The manuscript is overall well-written and nice to read it.

I have few suggestions to improve the manuscript:

_ the authors mentioned mainly transcription factors associated to a glutamatergic fate (Ngn2, NeuroDl). However, a great part of the manuscript focuses on NeuroDl. It would be better for the reader to know it, either by mentioning in the title or in the abstract;

_ about the importance of the expression level: it would be worth mentioning a recent paper (Hersbach et al., 2022: PMID: 36106915 ), where it was shown that the effect of the reprogramming factor is not proportional to its expression, but rather biphasic.
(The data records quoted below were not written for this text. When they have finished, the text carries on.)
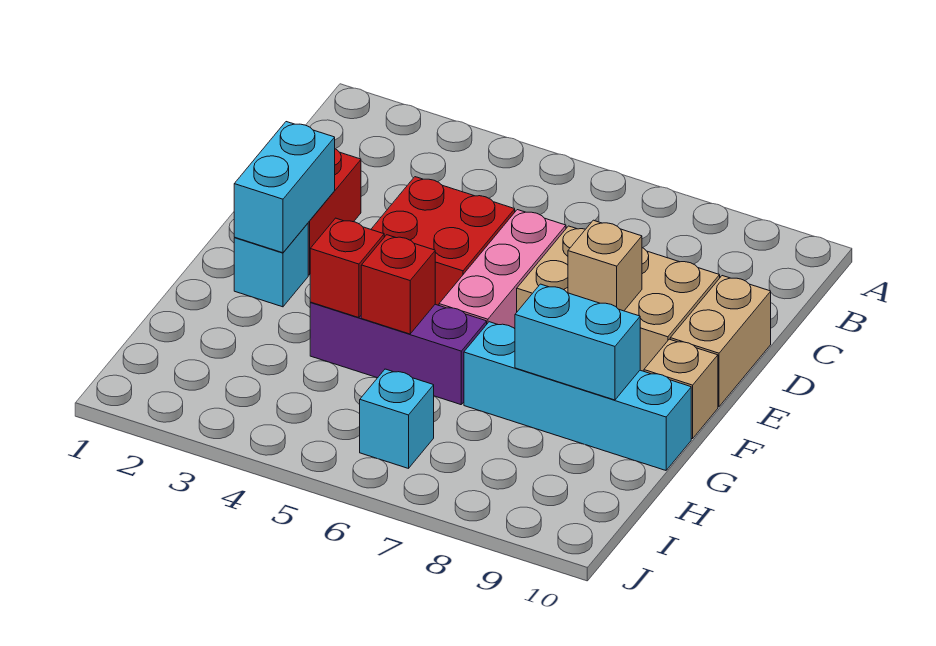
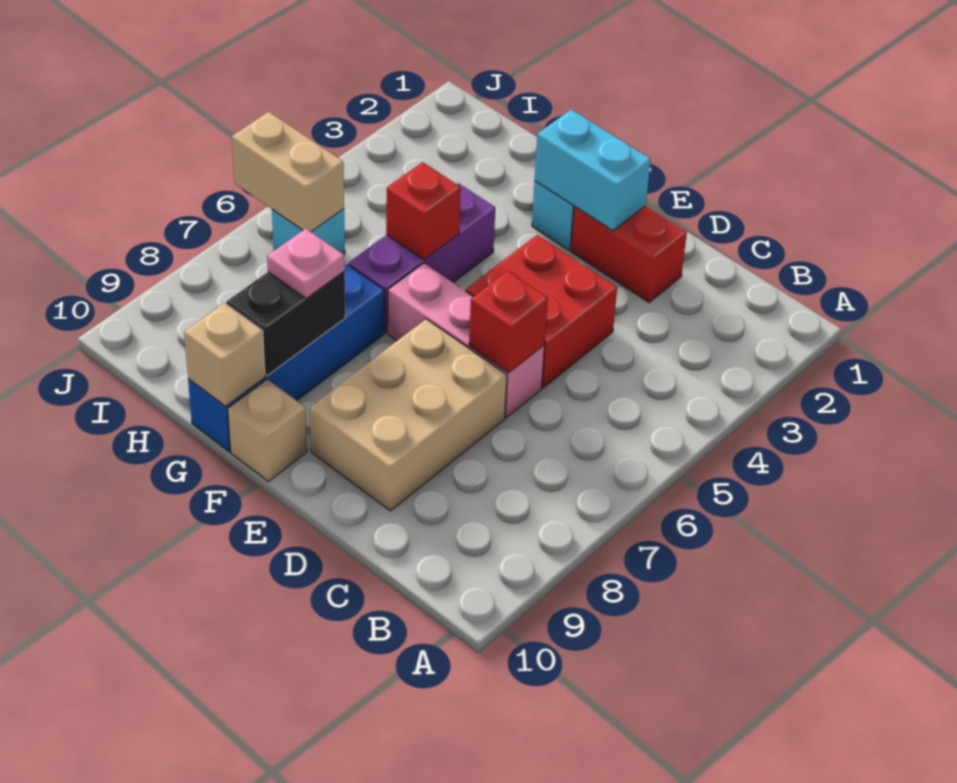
tan brick D10:E10 level 1 -> tan brick I6:J6 level 2
tan brick E8 level 2 -> tan brick G10 level 2
red brick G4 level 2 -> red brick D6 level 2
cyan brick G7:G10 level 1 -> blue brick G7:G10 level 1
cyan brick G8:G9 level 2 -> black brick G8:G9 level 2
none -> pink plate G8 level 3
This is a rather important point to discuss, as the untold assumption in the reprogramming field is that the higher the expression, the better the conversion.

_ likewise , when the authors discuss the use of the TetON system , it would be worth mentioning that also hepatocytes (PMID:21962918 ) and astrocytes (PMID : 38956165 ) have been successfully reprogrammed using the TetON system, thus making it a rather universal system for direct neuronal conversion.

_ the authors mentioned Sox2 as neuronal reprogramming factor: technically speaking, this is not true, as in the cited papers (53,54) the authors clearly state that the forced expression of Sox2 induces a neuroblast identity (Dcx+), that then will further lead to generate neurons. Please rephrase the sentence.

Author Response

We appreciate Reviewer 3's positive evaluation.

Comment 1: the authors mentioned mainly transcription factors associated to a glutamatergic fate (Ngn2, NeuroDl). However, a great part of the manuscript focuses on NeuroDl. It would be better for the reader to know it, either by mentioning in the title or in the abstract.

Response 1: We agree with Reviewer 3 on this comment. We now have mentioned this in the Abstract on Page 1, line 19.

Comment 2: about the importance of the expression level: it would be worth mentioning a recent paper (Hersbach et al., 2022: PMID: 36106915 ), where it was shown that the effect of the reprogramming factor is not proportional to its expression, but rather biphasic. This is a rather important point to discuss, as the untold assumption in the reprogramming field is that the higher the expression, the better the conversion.

Response 2: We agree with Reviewer 3 on this comment. We have added a section on Page 5, line 202 to discuss this and added this reference.

Comment 3: likewise , when the authors discuss the use of the TetON system , it would be worth mentioning that also hepatocytes (PMID:21962918 ) and astrocytes (PMID : 38956165 ) have been successfully reprogrammed using the TetON system, thus making it a rather universal system for direct neuronal conversion.

Response 3: We thank Reviewer 3 for this comment. We have added this information on Page 7, line 293 to reflect this point with references.

Comment 4: the authors mentioned Sox2 as neuronal reprogramming factor: technically speaking, this is not true, as in the cited papers (53,54) the authors clearly state that the forced expression of Sox2 induces a neuroblast identity (Dcx+), that then will further lead to generate neurons. Please rephrase the sentence.

Response 4: We thank Reviewer 3 for pointing this out. We now have rephrased the sentence on Page 5, line 239.